As an act of malicious, wanton waste it was enough to take Liam's breath away. It brought him involuntarily to his feet, his head smartly smacking into his hiding place's fuselage with a clang that reverberated down his spine and for a hundred feet in every direction.

All sounds from the Cub stopped.

His scalp had caught some sharp edge. Warm fluid seeped down the side of his face and into his left eye. "Ouch!" He clapped one hand to his head and the other to his holster. "Dammit! Hey! State trooper! Knock that shit off right now!"

The big figure, caught with his crowbar raised over his head, froze in place. And I picked tonight to forget the goddamn flashlight, Liam thought as he stepped unsteadily into the open. "Just hold it right there, mister. Just-shit! Halt, goddammit!"

The figure, moving with alarming speed for something of its bulk, had turned to run. Liam ran after him. "State trooper, I say again; stop or I will shoot!" Which would have been a neat trick with his gun still holstered. Liam unsnapped the cover as he ran, the rain in his face, running into wingtips, tripping over tie-down lines and tie-downs and just generally blundering around like a drunken elephant.

He thudded full tilt around the tail of a plane so yellow it nearly glowed in the dark and caught the merest glimpse of a tall dark monster looming up on his left before the sky fell on him with a thump that caved in the left side of his face. He had a brief flash of jumbled images that included the monster stooping over him, an upraised arm, the claw end of a crowbar; and then things got really weird-the beat of wings, feathered this time, sharp talons and a razor beak, a challenging, inhuman scream answered by a very human shriek of pain, as the menacing hulk looming over Liam was enveloped in darkness.

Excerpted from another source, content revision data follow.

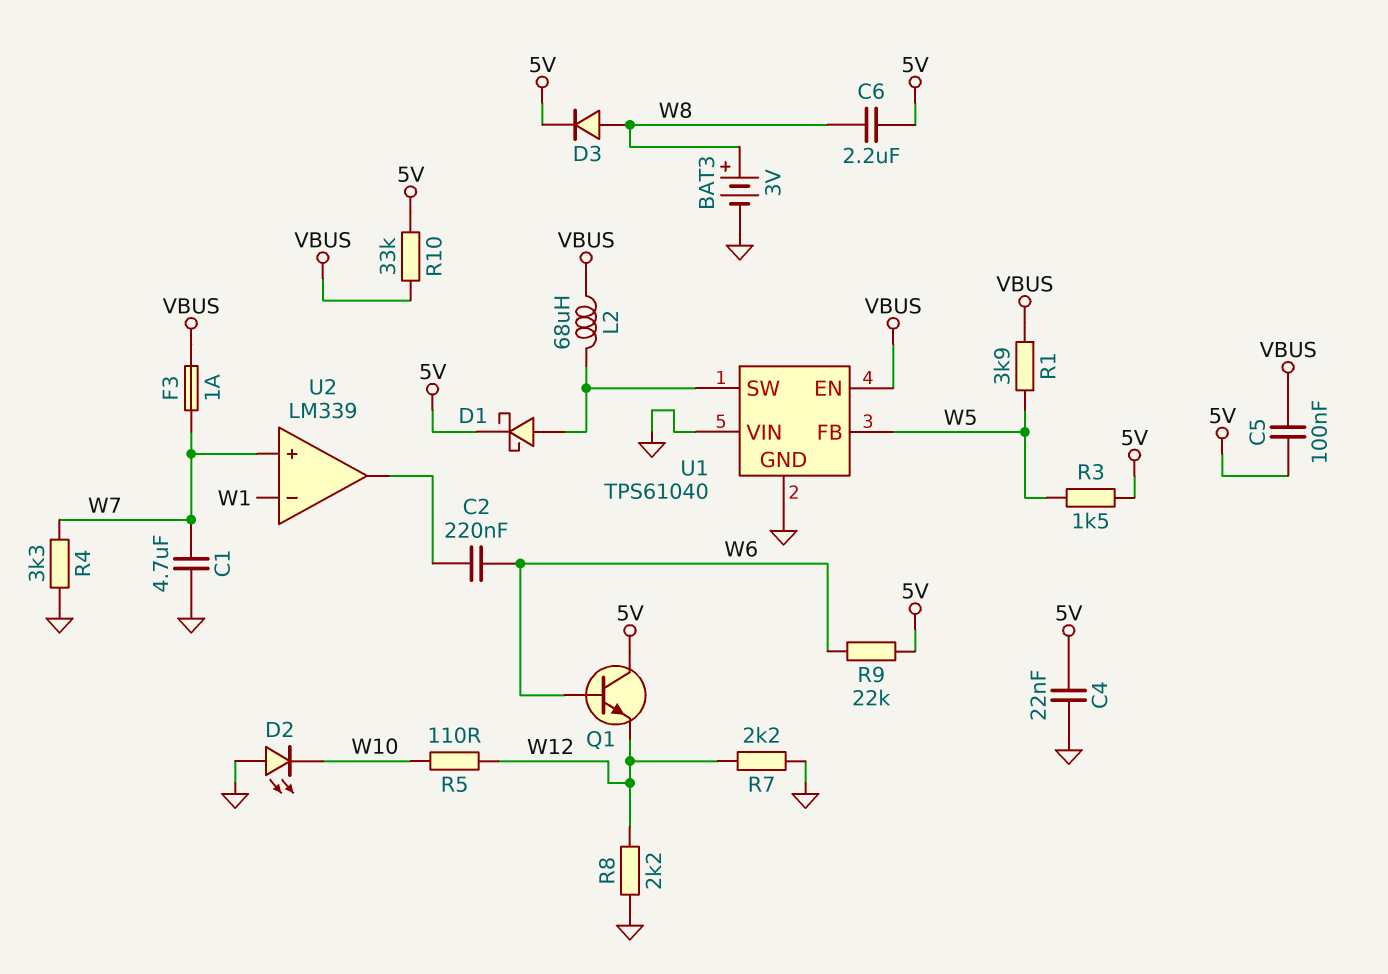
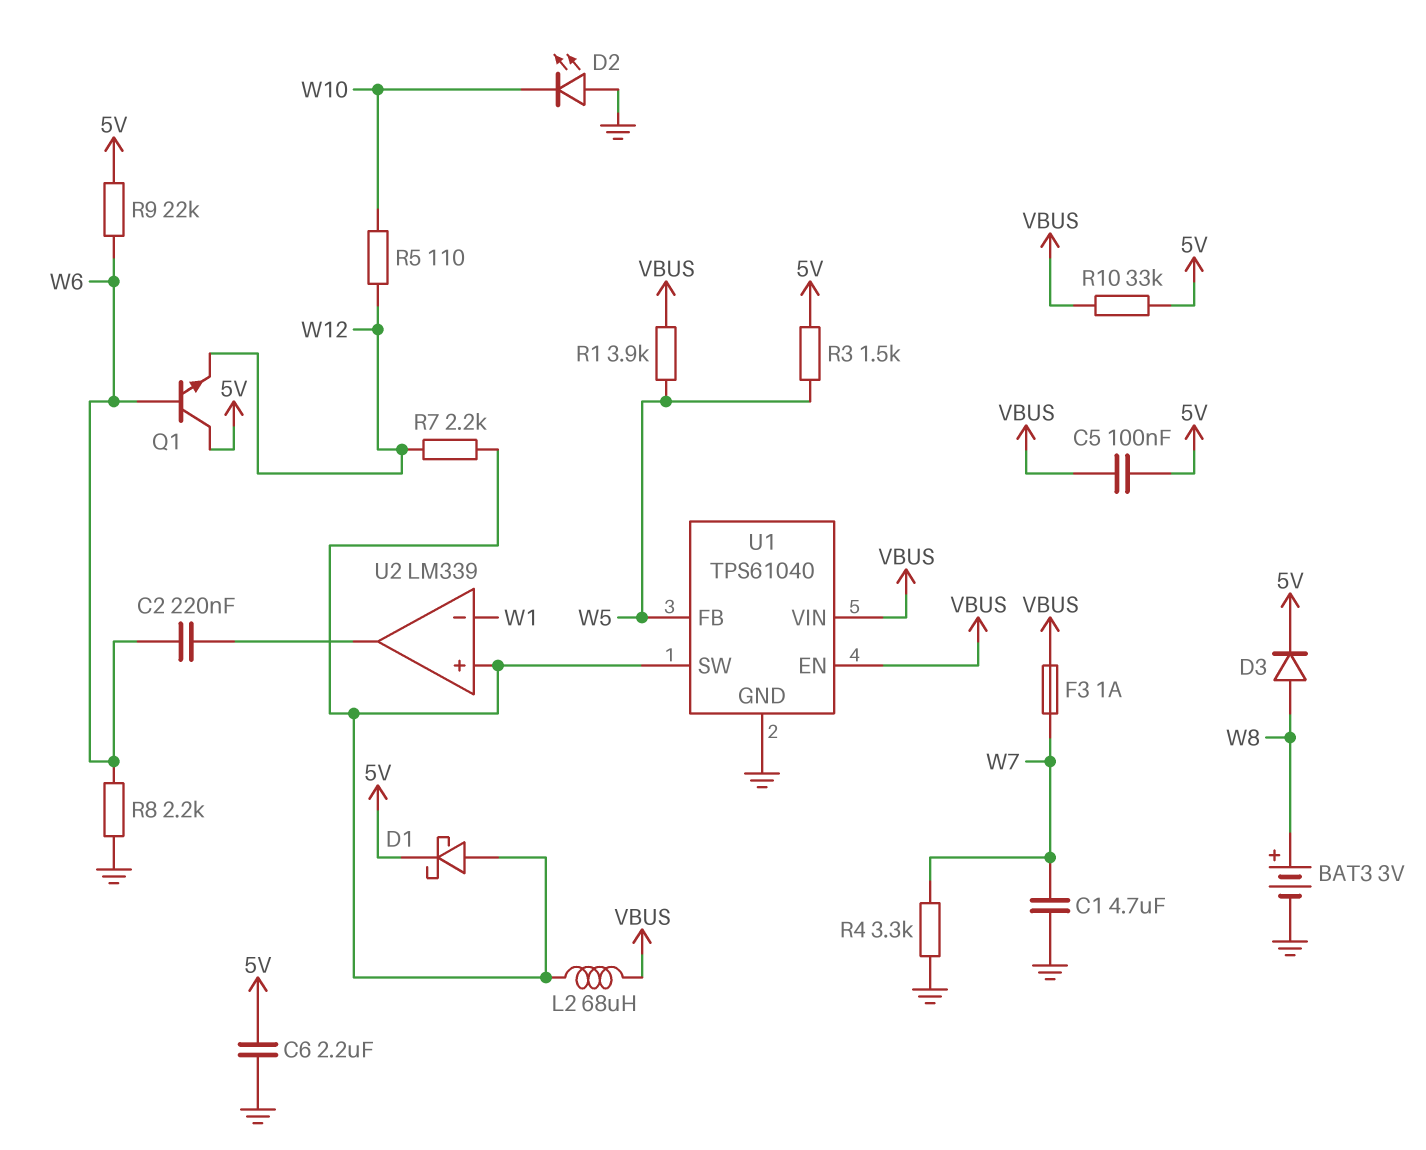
C4: 22nF (5V, GND) -> none
C6: 2.2uF (5V, W8) -> 2.2uF (5V, GND)
R7: 2.2k (GND, W12) -> 2.2k (U1/SW, W12)
R8: 2.2k (GND, W12) -> 2.2k (GND, W6)
U1 pin VIN: GND -> VBUS
U2 pin in+: W7 -> U1/SW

The rain woke him, a few minutes or a few hours later, beating against his face, soaking his clothes, and forming puddles around his body. He opened his eyes, and found himself staring up at the underside of the yellow plane's right wing. A wind had come up and was driving the rain sideways, causing it to tippety-tap against the aluminum side of the plane.

So far as he could tell, he was alone in the airplane parking lot.

Or not. There was a kind of scraping sound overhead that he first mistook for more rain, but a movement caught his eye and he looked up again, squinting against the rain, to see the head of a raven peering over the side of the wing, its black head gleaming wetly. It looked irritated. It sounded it, too, when it croaked at Liam.

Liam blinked back. The raven gave a sour-sounding caw and launched itself into the air. A second later, it had vanished, black shape into rainy night.

Head wounds were tricky things, he knew. They bled worse than any other injury, and anyone suffering a head injury was entitled to a hallucination or two.

It was either that or he'd wound up in the middle of a science fiction remake of The Maltese Falcon.

The thought surprised him into a laugh, which made his head ache but also propelled him to his feet. He had to lean up against the plane until the wave of dizziness had passed.